Ле-Коз говорил сухо, но у Анаис не было времени разбираться с его обидами. Ее осенила новая идея.

– Позвони Джафару. Пусть займется собакой.

– А что там с собакой? Мы же обзвонили все приемники. Никаких следов псины. Тем более мы даже породу не знаем. Скорее всего, убийца ее прикончил и где-нибудь закопал.

– Надо поговорить с мясниками. Обойти рынки. Особое внимание – оптовым торговцам. Сам подумай, ведь Дюрюи должен был как-то выкручиваться, чтобы кормить собаку.

Ле-Коз молчал, судя по всему растерянный.

– Я что-то не пойму, что именно ты хочешь узнать?

– Нам нужен свидетель. Кто-то мог видеть Дюрюи в обществе другого мужчины. Того, который в конце концов и сделал ему смертельный укол.

– Вряд ли мясники нам это расскажут.

– И насчет шмоток. Где Дюрюи покупал себе одежду? Либо на складах, где за гроши отдают нераспроданный товар, либо в «Эммаусе». Проверьте их все. Установите, когда он в последний раз там показывался.

– Мне кажется, он в основном просто просиживал где-нибудь задницу.

– Согласна. Значит, надо найти место, где он обычно попрошайничал. Не забывай, что до нас ту же работу проделал убийца. Он его вычислил. Проследил за ним. Изучил его повадки. Нам придется заняться тем же. Может быть, удастся поймать его тень. Новые снимки Дюрюи уже готовы?

– Да, при задержаниях его фотографировали.

– Показывайте эти фотографии всем, с кем будете разговаривать. А мне вышли их на айфон.

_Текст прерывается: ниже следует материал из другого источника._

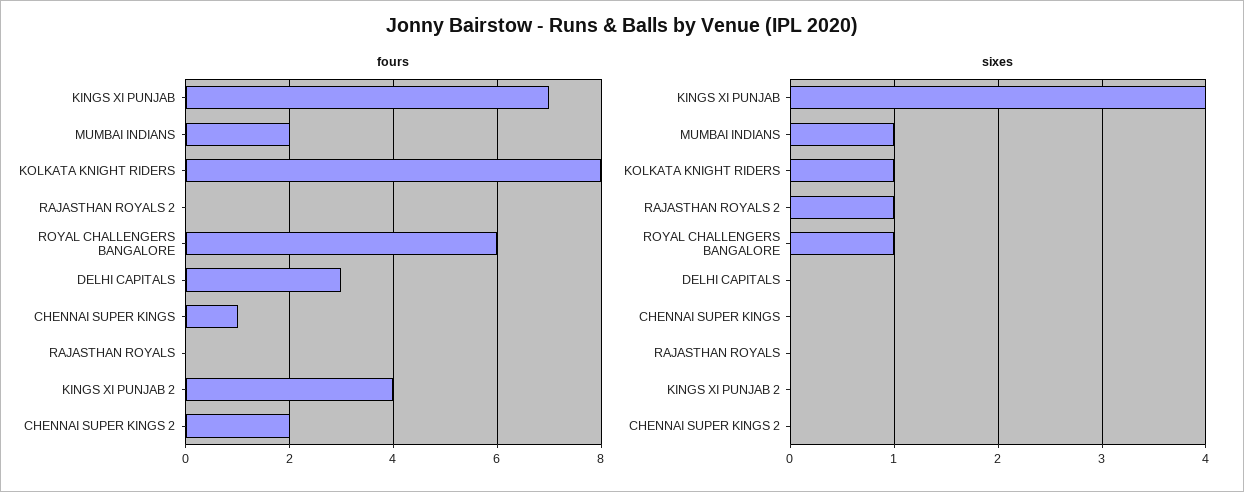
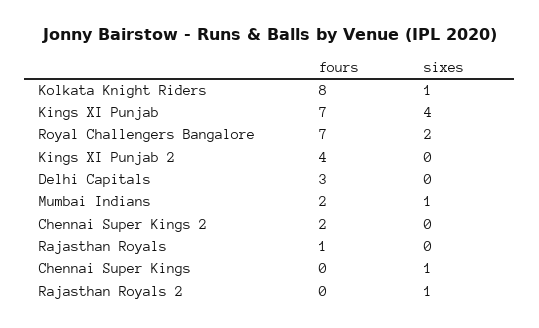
fours, ROYAL CHALLENGERS BANGALORE: 6 -> 7
fours, CHENNAI SUPER KINGS: 1 -> 0
fours, RAJASTHAN ROYALS: 0 -> 1
sixes, ROYAL CHALLENGERS BANGALORE: 1 -> 2
sixes, CHENNAI SUPER KINGS: 0 -> 1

– Хорошо. Так что мне сейчас делать?

Анаис велела ему разрабатывать лекарственный след. Проверить все рецепты на имальген и кетамин, выписанные в Аквитании. Выяснить, не было ли случаев грабежа в клиниках и фармацевтических лабораториях. Ле-Коз ответил, что все выполнит, но особого энтузиазма в его голосе Анаис не услышала.

Перед тем как завершить разговор, она попросила его позвонить в жандармерию Вильнев-де-Марсана и вежливо – она особо подчеркнула это – поинтересоваться, нет ли у них свежей информации.

Она уже подъезжала к Бордо. Ее мысли занимал сейчас лощеный коллега, с которым она только что говорила. Лейтенант отличался одной любопытной особенностью – жил явно не по средствам. Объяснить его богатство семейным достатком тоже было нельзя: отец Ле-Коза, простой инженер, уже вышел на пенсию. Рано или поздно этим обстоятельством должен заинтересоваться отдел внутренних расследований, но Анаис не задавала себе вопросов, потому что знала на них ответы.

Волшебная метаморфоза с ее коллегой произошла в 2008 году, после ограбления особняка на авеню Феликса Фора. Нет, Ле-Коз не входил в число налетчиков, но он вел следствие по этому делу. И несколько раз беседовал с хозяйкой особняка, уже не очень молодой баронессой, владевшей одной из лучших марок вина, производимого в районе Медока. После этого знакомства у Ле-Коза появились часы «Ролекс», автомобиль «ауди-ТТ» и черная кредитная карта «Infinite»[17]. Грабителей он так и не нашел. Зато нашел свою любовь. Любовь, существенно улучшившую его благосостояние, как шептались в коридорах комиссариата. Но Ле-Козу было плевать на сплетни. Кстати, поменяйся они с баронессой местами, эта история никого не удивила бы, подумалось Анаис.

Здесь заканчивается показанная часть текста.